A lifelong ambassador for American folk music and America's favorite pastime, McCutcheon presented a varied program. His love for the sport was reflected in several selections from his 2008 CD "Sermon on the Mound," an all-baseball collection.

"Talking Yogi Talk" is one of his originals, where he strings together a couple dozen of Yogi Berra's famous quotes-such as "you can observe a lot just by watching."

"The first thing in my life I ever did right was baseball," wrote McCutcheon on the CD notes. "From the second thing in my life I ever did right...I offer some small love songs for baseball, for hometowns, for fathers and sons, for those small things we each try to do right in this life."

The joy of fathers and sons playing catch was reflected in his heart-rending poem, "Catch," which he recited at the NY Mills concert.

A Wisconsin native, he was a Braves fan-back in the day before they moved to Atlanta. But he was excited about the cross-state rivals, the Twins, and the new era of outdoor baseball.

Like the best folk singers, McCutcheon blended upbeat and downbeat themes; along with some tactful and timely social commentary.

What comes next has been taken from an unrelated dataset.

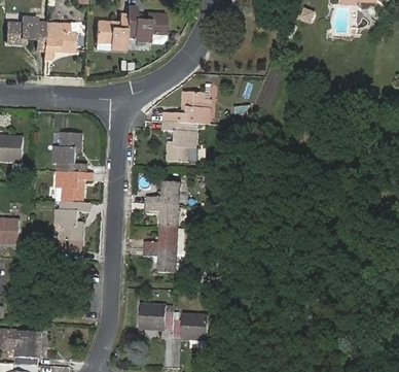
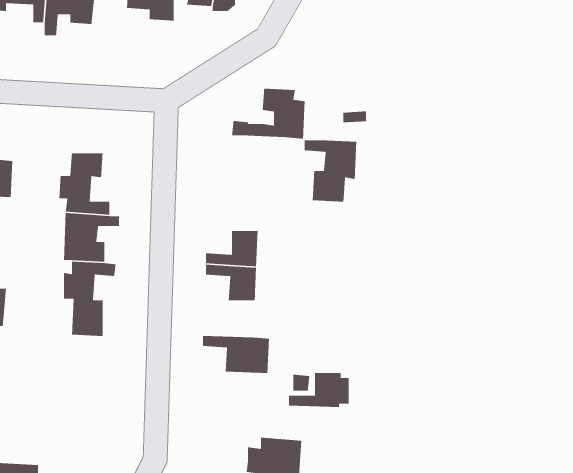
building: [162,122,196,162] -> [304,139,357,203]
building: [144,227,183,249] -> [288,372,350,408]
building: [139,304,174,330] -> none

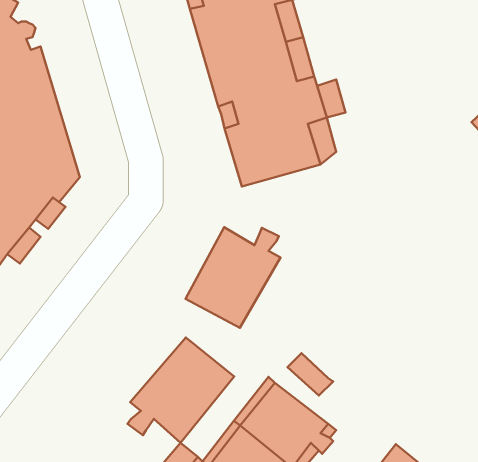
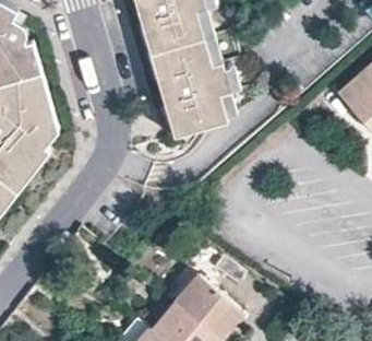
building: [185,227,281,328] -> none
building: [128,337,234,443] -> none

One of his songs was inspired by the mining disaster in West Virginia earlier this month.

Another was a Woody Guthrie song about "Pretty Boy Floyd," the Depression-era bank robber who tossed hundred dollar bills to poor farmers in Oklahoma. The "Robin Hood" theme was appropriate in the wake of the worst economic crisis since the Depression. He described Robin Hood's actions, stealing from the rich and giving to the poor, as "the original economic stimulus package...At least the money was moving in the right direction-down."

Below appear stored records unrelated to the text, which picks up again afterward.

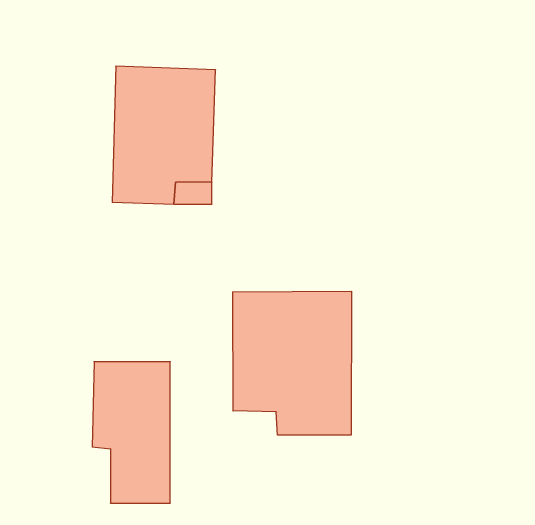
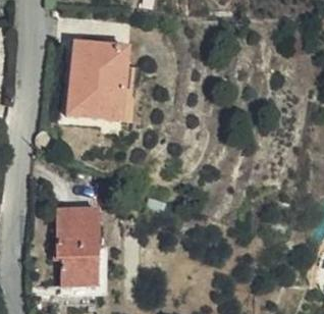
building: [233,291,351,435] -> none

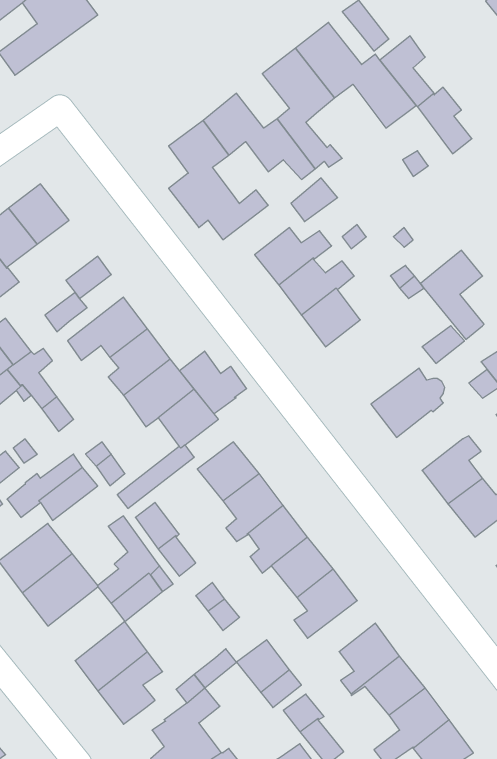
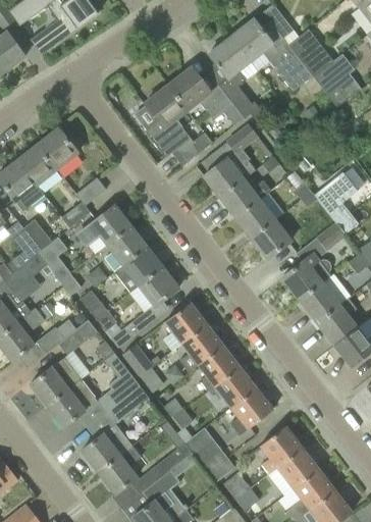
building: none -> [251,220,290,259]
building: [180,351,247,414] -> none
building: none -> [299,281,343,322]

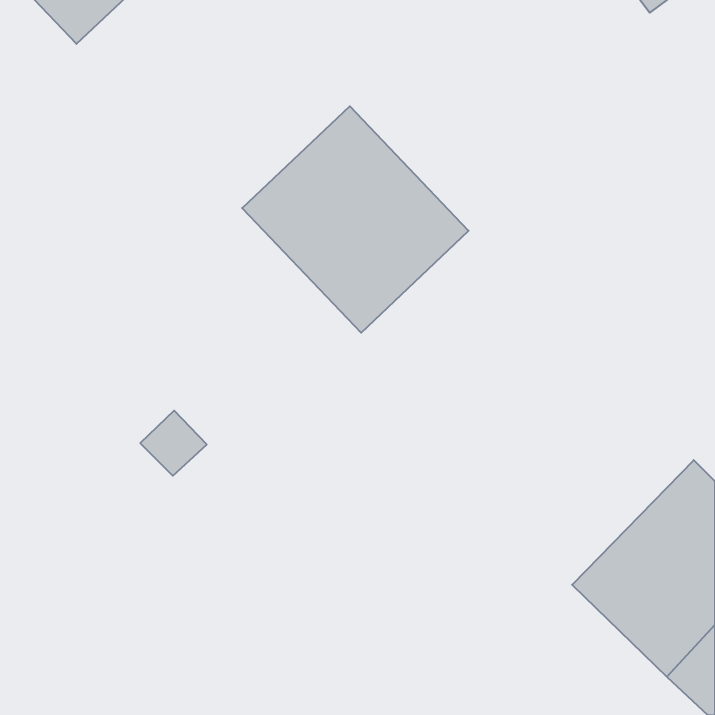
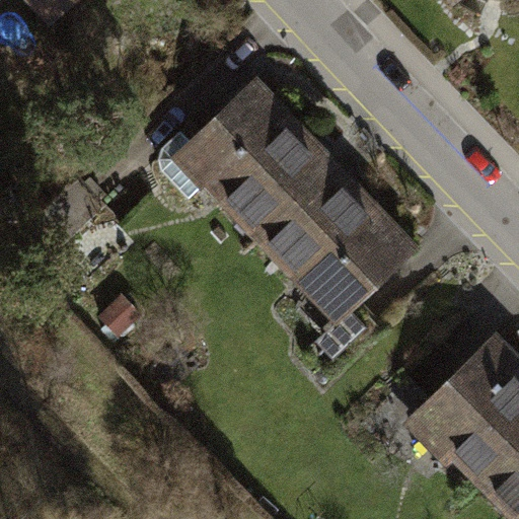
building: none -> [258,165,421,327]

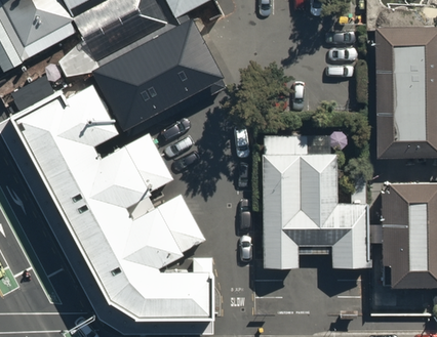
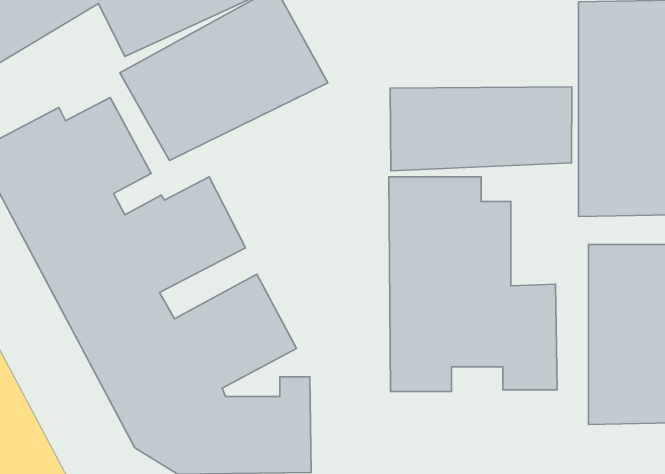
building: none -> [390,87,572,171]

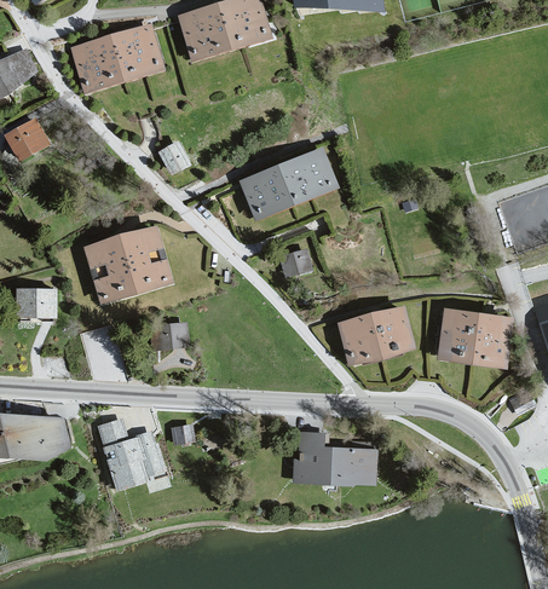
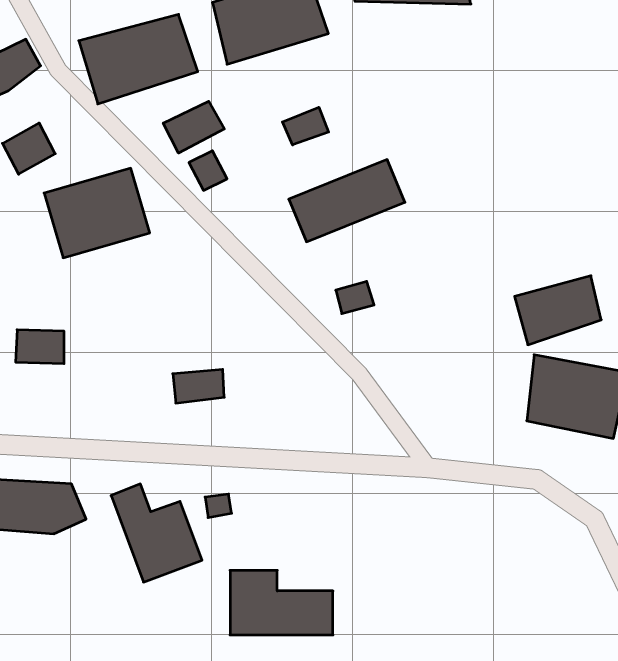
building: none -> [163,101,224,153]
building: none -> [282,107,329,145]
building: [85,224,172,298] -> [44,168,150,258]
building: [342,311,414,368] -> [515,276,601,345]
building: [288,428,373,481] -> [230,570,333,635]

Chuckling about his idiosyncrasies and attention deficit disorder, McCutcheon said "I grew up in a time before Ritalin...Imagine if I did have Ritalin-I might have become an investment banker...and who would have thought that today, a musician has more money than an investment banker."

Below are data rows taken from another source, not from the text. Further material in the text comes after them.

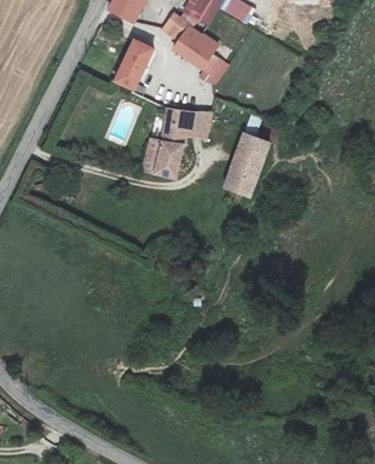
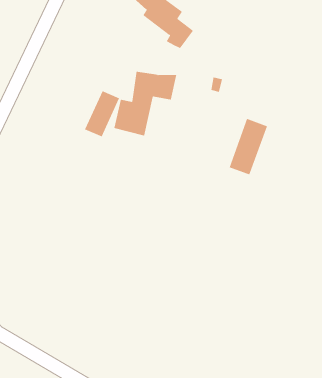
building: [112,39,151,89] -> [84,90,120,137]
building: [225,134,267,196] -> [229,118,268,175]

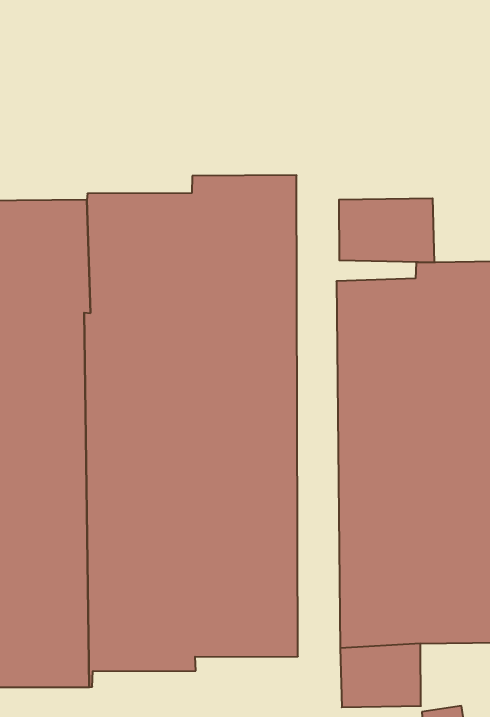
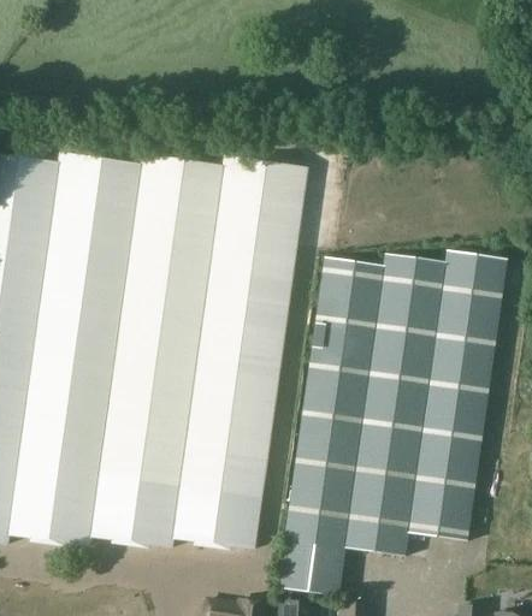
building: [339,198,434,262] -> none

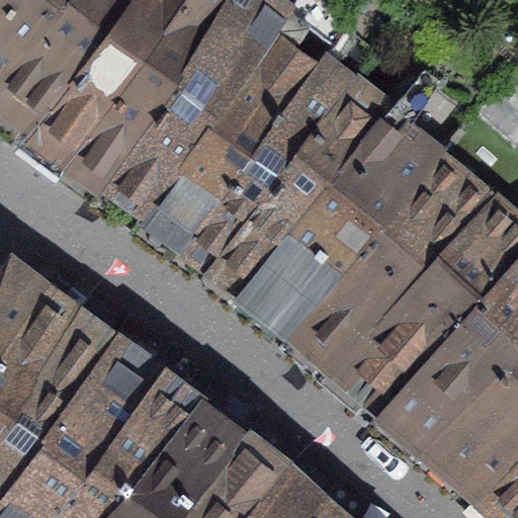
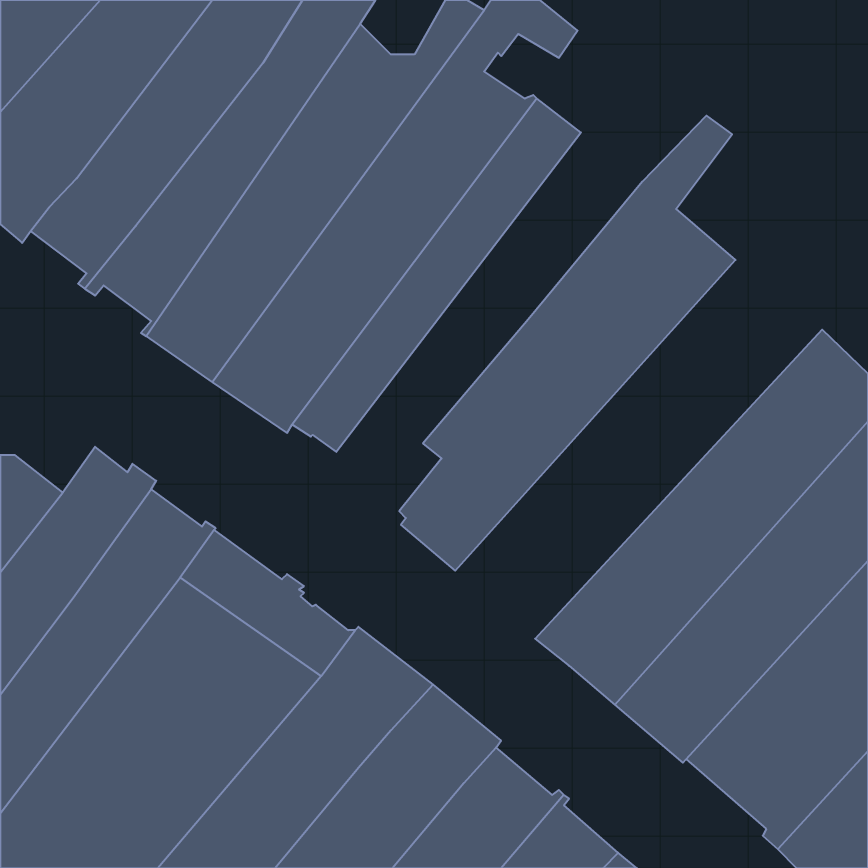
building: [194,71,382,305] -> none
building: [271,155,490,378] -> none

One of his more unusual songs tells the story of the Christmas Eve "truce" that occurred in the trenches of World War I, where German and British soldiers celebrated Christmas together during the first bloody year of the war, in 1914.

This song, in part, resulted in a meeting between McCutcheon and the last living World War I veteran, who was 108 years old.

The song was an opportunity to invite the audience to Flanders, in Belgium, in 2014-when the government hosts a centennial observance of the Christmas Eve truce.

A gifted instrumentalist, McCutcheon performed on banjo, guitar, piano and the unusual "hammer dulcimer" which traces its origin to Persia, now Iran.

The string instrument is played with mallets, which strike the strings similar to a piano.

In step with his varied program, McCutcheon performed an unexpected selection on the rare instrument. Appropriately, it also projected an air of patriotic optimism for America: A John Phillips Sousa march, "Under the Double Eagle."